#### WHAT IS EXPECTED:
Report how many lines in the data include the string "problemas", and add nothing else.

[Stored records]
================================

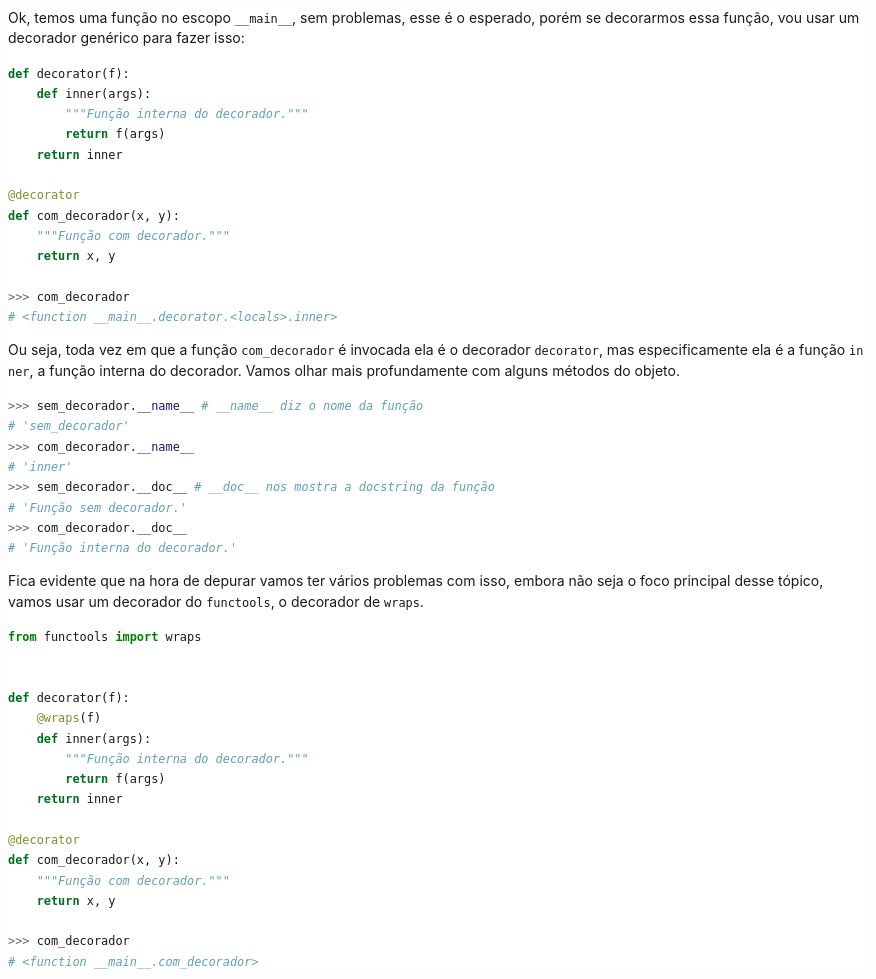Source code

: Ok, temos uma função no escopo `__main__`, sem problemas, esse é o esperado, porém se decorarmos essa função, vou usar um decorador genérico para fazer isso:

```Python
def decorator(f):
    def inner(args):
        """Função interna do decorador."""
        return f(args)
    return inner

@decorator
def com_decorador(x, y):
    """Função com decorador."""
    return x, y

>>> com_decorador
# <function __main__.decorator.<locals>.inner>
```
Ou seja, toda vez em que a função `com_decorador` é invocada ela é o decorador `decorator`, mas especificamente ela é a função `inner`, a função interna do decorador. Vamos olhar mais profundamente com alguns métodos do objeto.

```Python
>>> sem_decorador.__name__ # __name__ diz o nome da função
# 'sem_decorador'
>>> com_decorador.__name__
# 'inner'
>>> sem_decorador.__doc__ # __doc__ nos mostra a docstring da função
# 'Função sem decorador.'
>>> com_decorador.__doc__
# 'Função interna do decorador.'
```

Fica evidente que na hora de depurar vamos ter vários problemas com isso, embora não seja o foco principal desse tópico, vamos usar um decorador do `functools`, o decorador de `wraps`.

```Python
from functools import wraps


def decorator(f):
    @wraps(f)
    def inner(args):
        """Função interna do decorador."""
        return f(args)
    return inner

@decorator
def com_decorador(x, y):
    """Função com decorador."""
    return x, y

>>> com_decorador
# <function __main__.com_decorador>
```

================================

#### TASK ANSWER:
2